ACTION ITEM: Give back every entry exactly as it is written, but not the pictures.
--
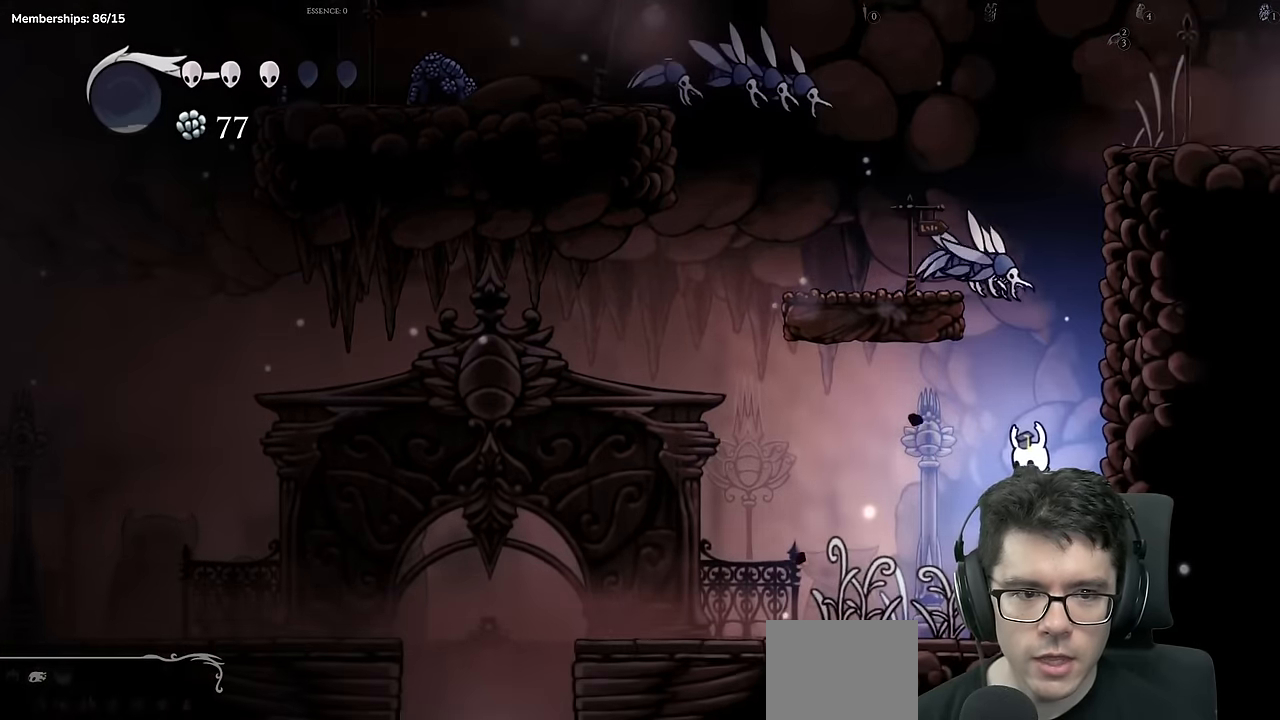
Gameplay with a controller (Xbox layout); each line is a JSON object with the inputs held at the frame after it. "events" lists button and stick changes between this image and that frame as [ms after this image, input, new state], when the widget could be followed in between. Not read: L3 R3.
{"buttons": ["DPAD_LEFT"], "left_stick": "center", "right_stick": "center"}
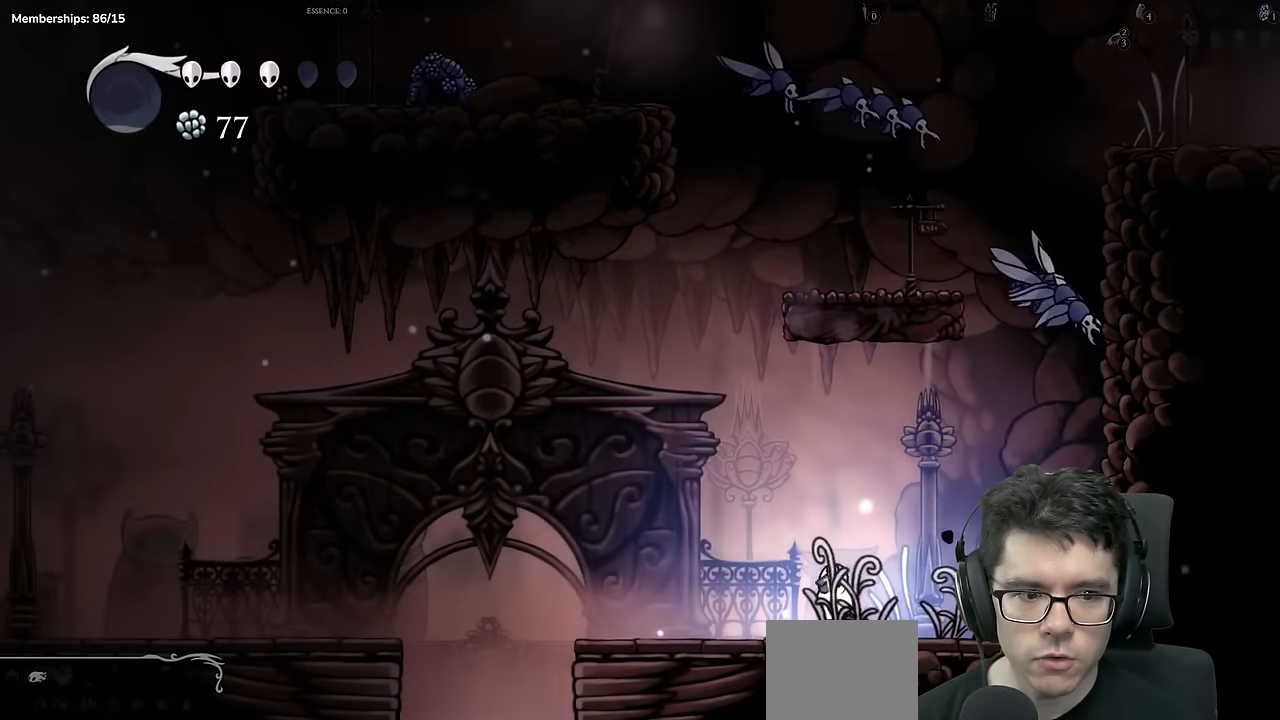
{"buttons": ["DPAD_LEFT"], "left_stick": "center", "right_stick": "center", "events": [[116, "DPAD_LEFT", "up"], [267, "DPAD_LEFT", "down"]]}
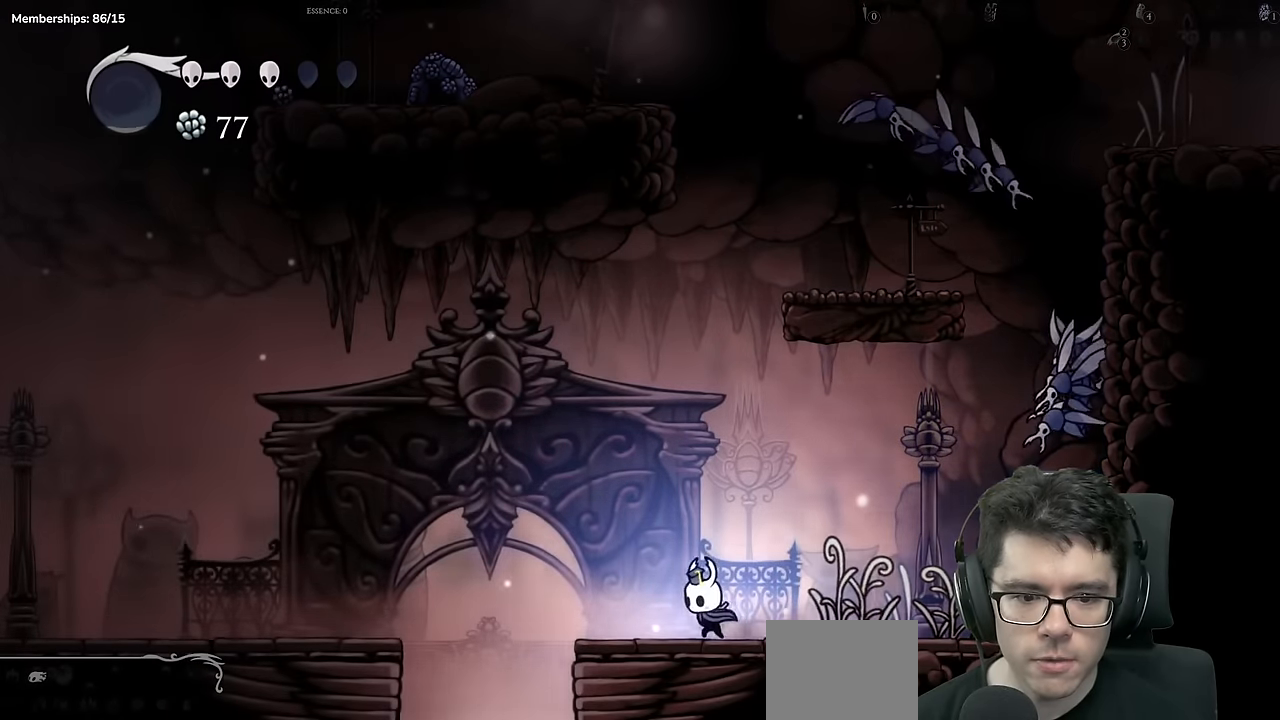
{"buttons": ["A", "DPAD_LEFT"], "left_stick": "center", "right_stick": "center", "events": [[117, "A", "down"]]}
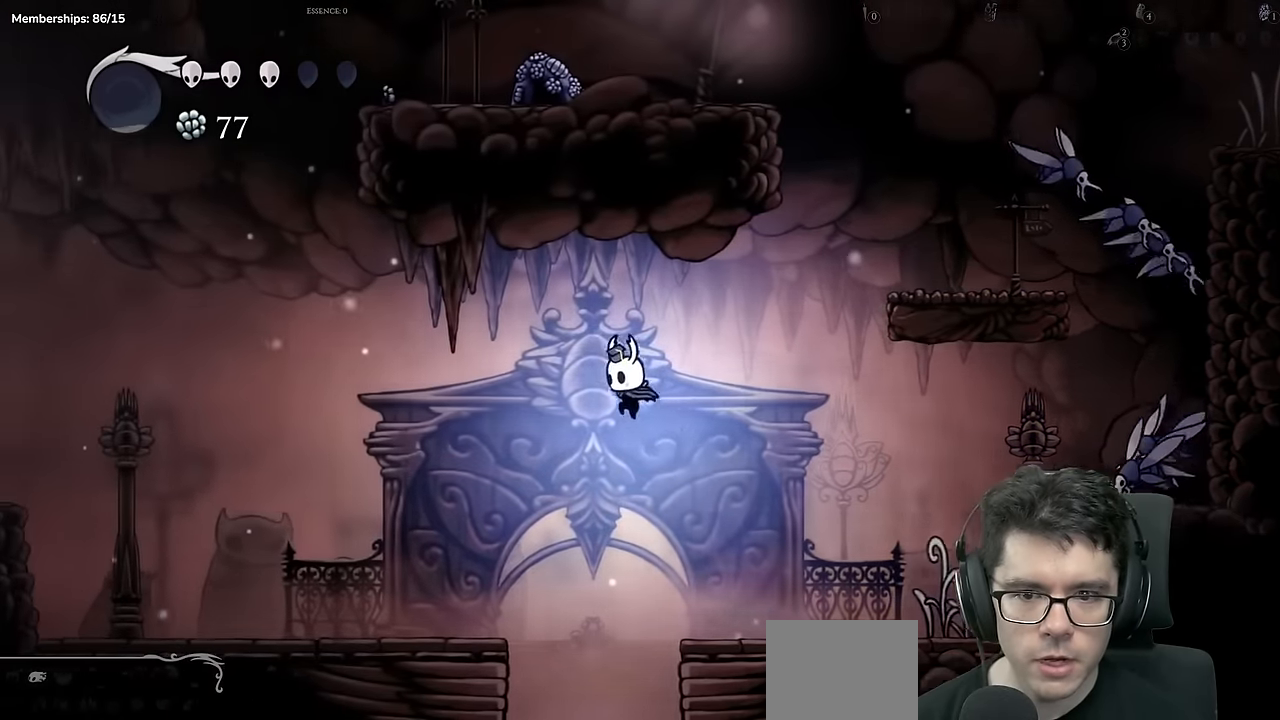
{"buttons": ["DPAD_LEFT"], "left_stick": "center", "right_stick": "center"}
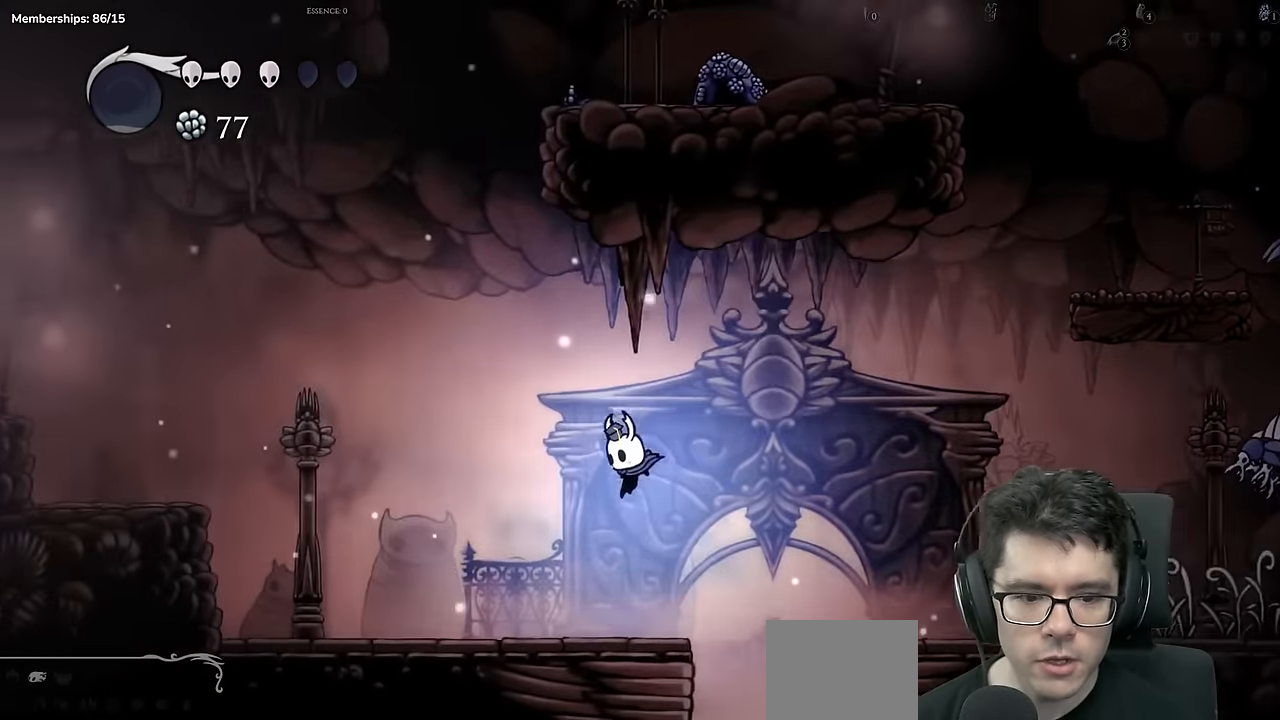
{"buttons": ["DPAD_RIGHT"], "left_stick": "center", "right_stick": "center", "events": [[17, "DPAD_LEFT", "up"], [117, "DPAD_RIGHT", "down"], [200, "A", "down"], [501, "A", "up"]]}
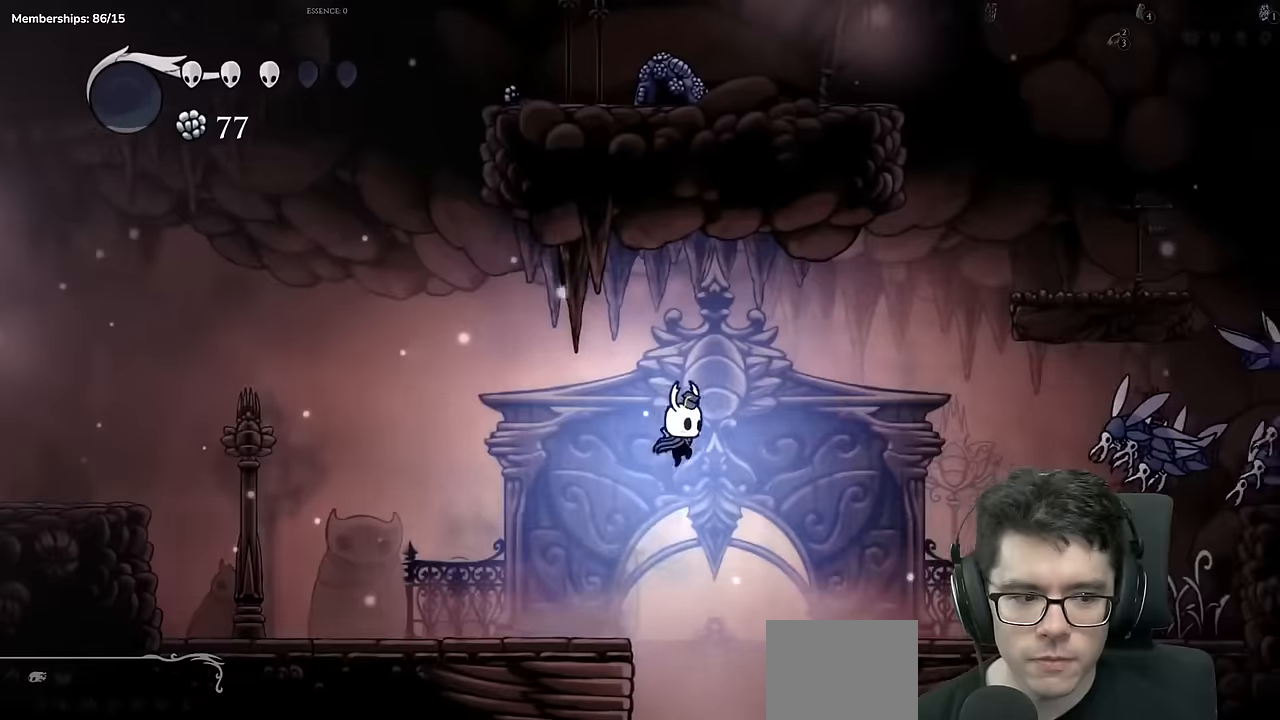
{"buttons": [], "left_stick": "center", "right_stick": "center"}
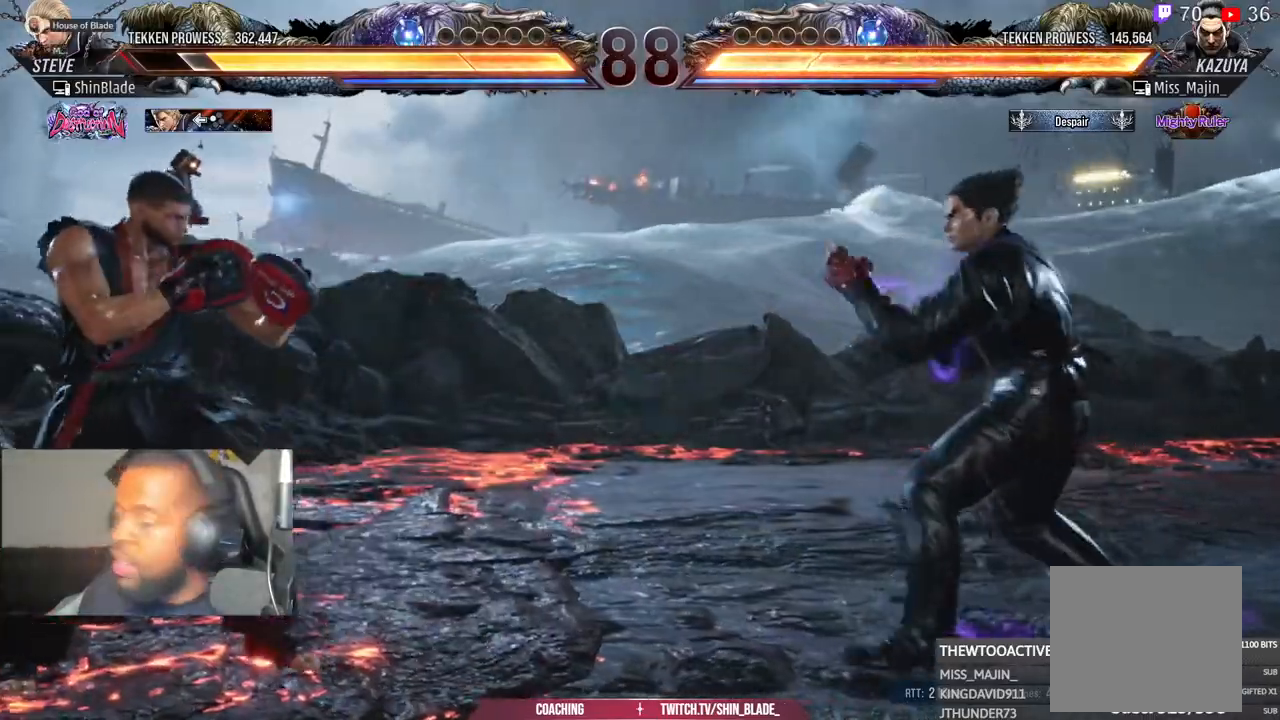
Gameplay with a controller (PlayStation layout); each line is a JSON object with the inputs held at the frame after it. "events" lists button and stick changes between this image and that frame as [ms after this image, input, new state], when the widget could be followed in between.
{"buttons": ["DPAD_LEFT"], "left_stick": "center", "right_stick": "center", "events": [[33, "DPAD_LEFT", "down"], [150, "left_stick", "center"], [250, "DPAD_DOWN", "down"], [250, "DPAD_LEFT", "up"], [300, "DPAD_LEFT", "down"], [317, "DPAD_DOWN", "up"]]}
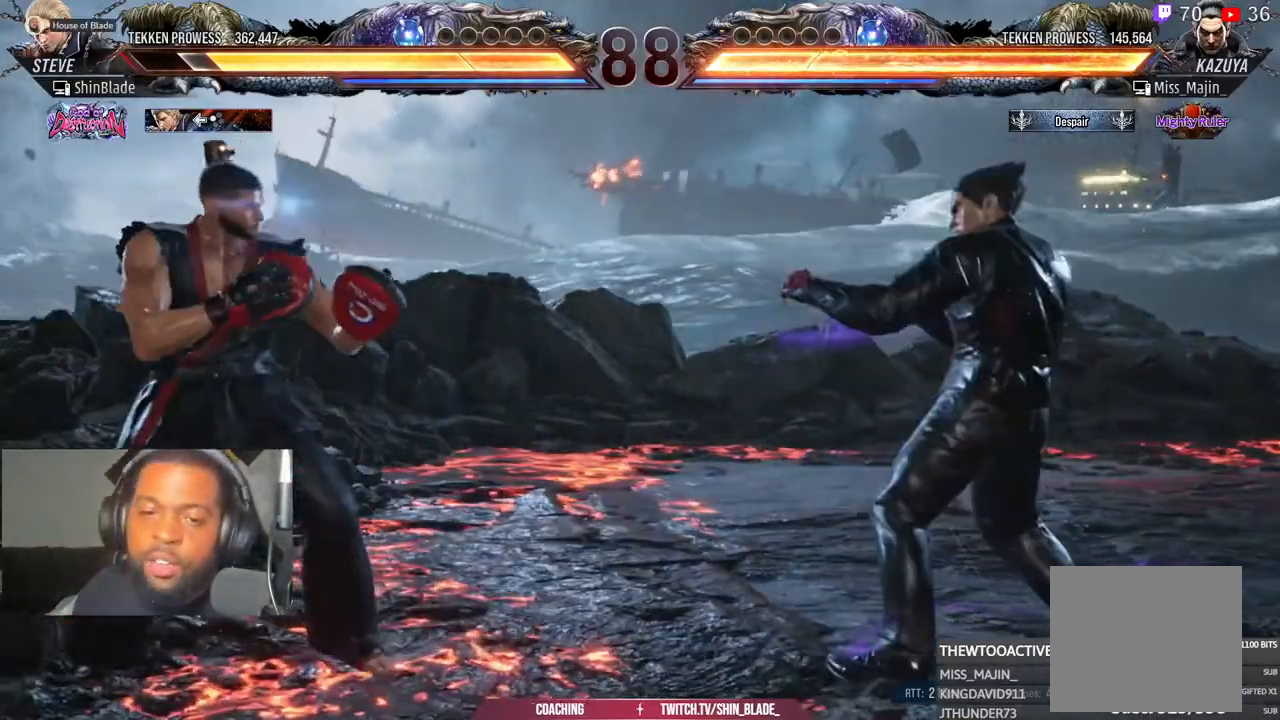
{"buttons": ["DPAD_UP"], "left_stick": "center", "right_stick": "center", "events": [[100, "DPAD_LEFT", "up"], [167, "DPAD_UP", "down"], [217, "DPAD_UP", "up"], [300, "DPAD_UP", "down"]]}
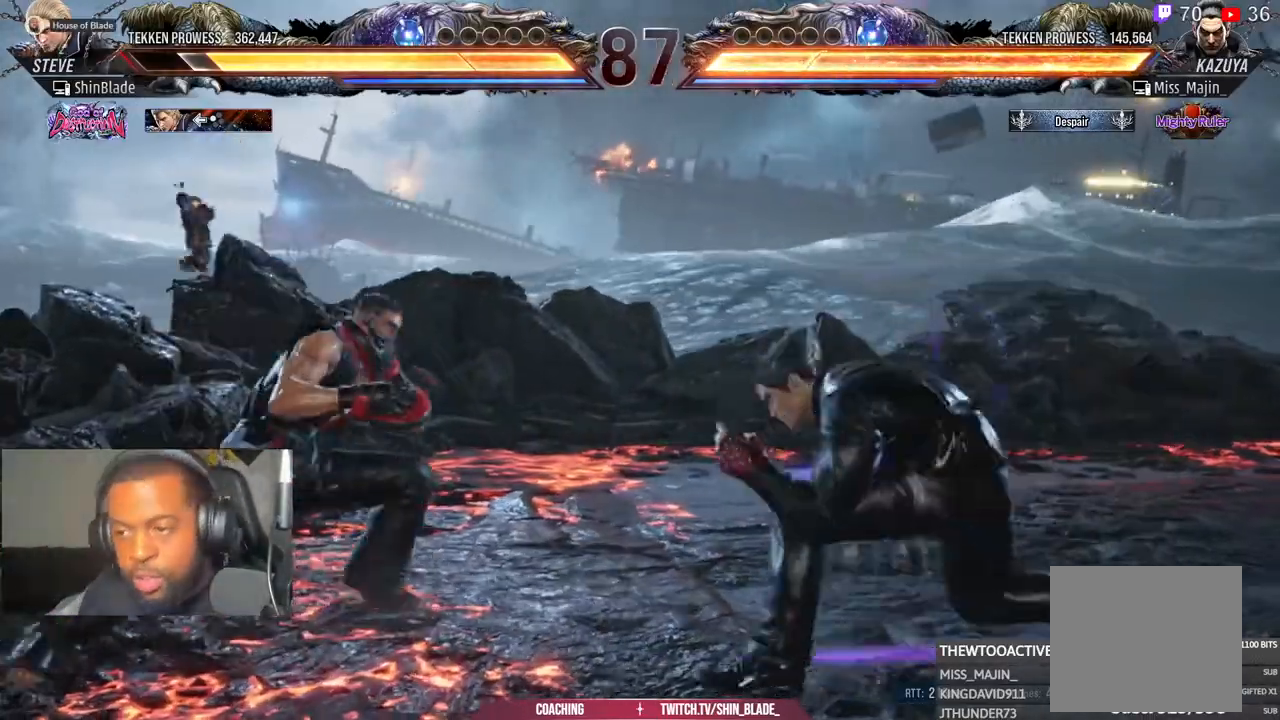
{"buttons": ["DPAD_UP"], "left_stick": "center", "right_stick": "center", "events": []}
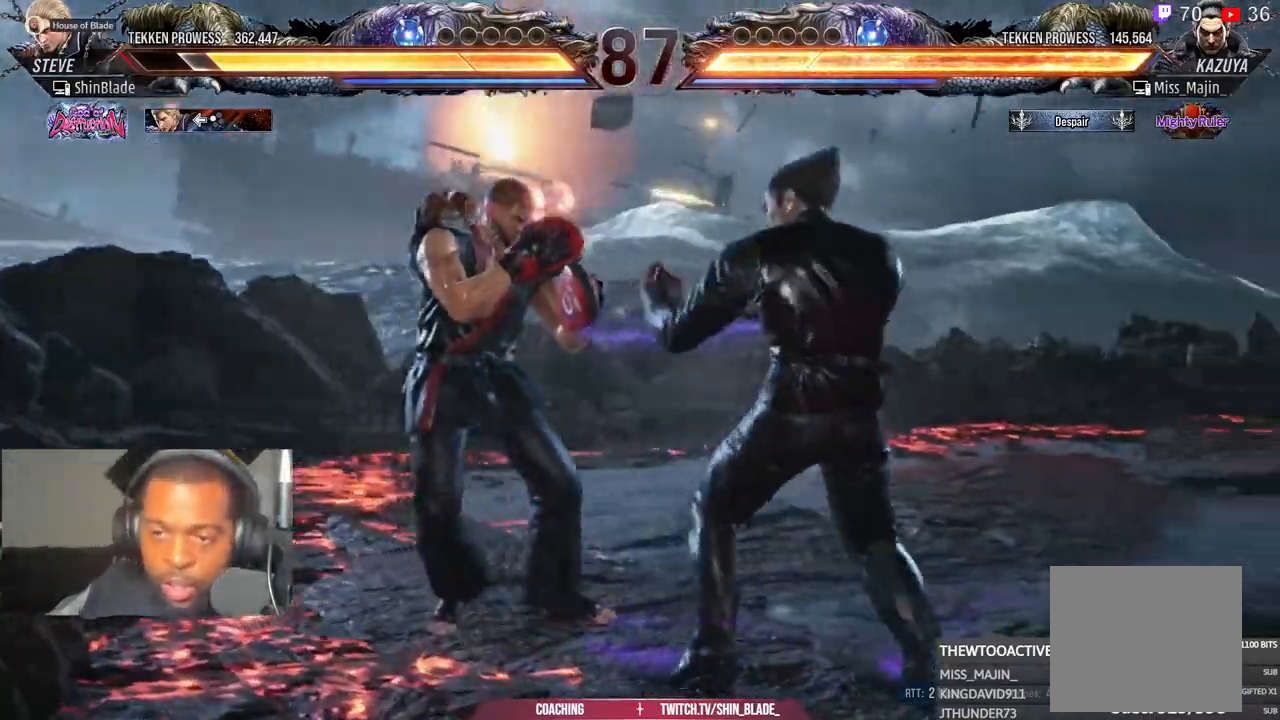
{"buttons": ["DPAD_LEFT"], "left_stick": "center", "right_stick": "center", "events": [[50, "DPAD_UP", "up"], [117, "DPAD_UP", "down"], [200, "DPAD_UP", "up"], [317, "DPAD_LEFT", "down"], [417, "DPAD_LEFT", "up"], [467, "DPAD_LEFT", "down"]]}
--
EXPECTED ANSWER:
Gameplay with a controller (Xbox layout); each line is a JSON object with the inputs held at the frame after it. "events" lists button and stick changes between this image and that frame as [ms after this image, input, new state], when the widget could be followed in between. Not read: L3 R3.
{"buttons": ["DPAD_LEFT"], "left_stick": "center", "right_stick": "center"}
{"buttons": ["DPAD_LEFT"], "left_stick": "center", "right_stick": "center", "events": [[116, "DPAD_LEFT", "up"], [267, "DPAD_LEFT", "down"]]}
{"buttons": ["A", "DPAD_LEFT"], "left_stick": "center", "right_stick": "center", "events": [[117, "A", "down"]]}
{"buttons": ["DPAD_LEFT"], "left_stick": "center", "right_stick": "center"}
{"buttons": ["DPAD_RIGHT"], "left_stick": "center", "right_stick": "center", "events": [[17, "DPAD_LEFT", "up"], [117, "DPAD_RIGHT", "down"], [200, "A", "down"], [501, "A", "up"]]}
{"buttons": [], "left_stick": "center", "right_stick": "center"}
Gameplay with a controller (PlayStation layout); each line is a JSON object with the inputs held at the frame after it. "events" lists button and stick changes between this image and that frame as [ms after this image, input, new state], when the widget could be followed in between.
{"buttons": ["DPAD_LEFT"], "left_stick": "center", "right_stick": "center", "events": [[33, "DPAD_LEFT", "down"], [150, "left_stick", "center"], [250, "DPAD_DOWN", "down"], [250, "DPAD_LEFT", "up"], [300, "DPAD_LEFT", "down"], [317, "DPAD_DOWN", "up"]]}
{"buttons": ["DPAD_UP"], "left_stick": "center", "right_stick": "center", "events": [[100, "DPAD_LEFT", "up"], [167, "DPAD_UP", "down"], [217, "DPAD_UP", "up"], [300, "DPAD_UP", "down"]]}
{"buttons": ["DPAD_UP"], "left_stick": "center", "right_stick": "center", "events": []}
{"buttons": ["DPAD_LEFT"], "left_stick": "center", "right_stick": "center", "events": [[50, "DPAD_UP", "up"], [117, "DPAD_UP", "down"], [200, "DPAD_UP", "up"], [317, "DPAD_LEFT", "down"], [417, "DPAD_LEFT", "up"], [467, "DPAD_LEFT", "down"]]}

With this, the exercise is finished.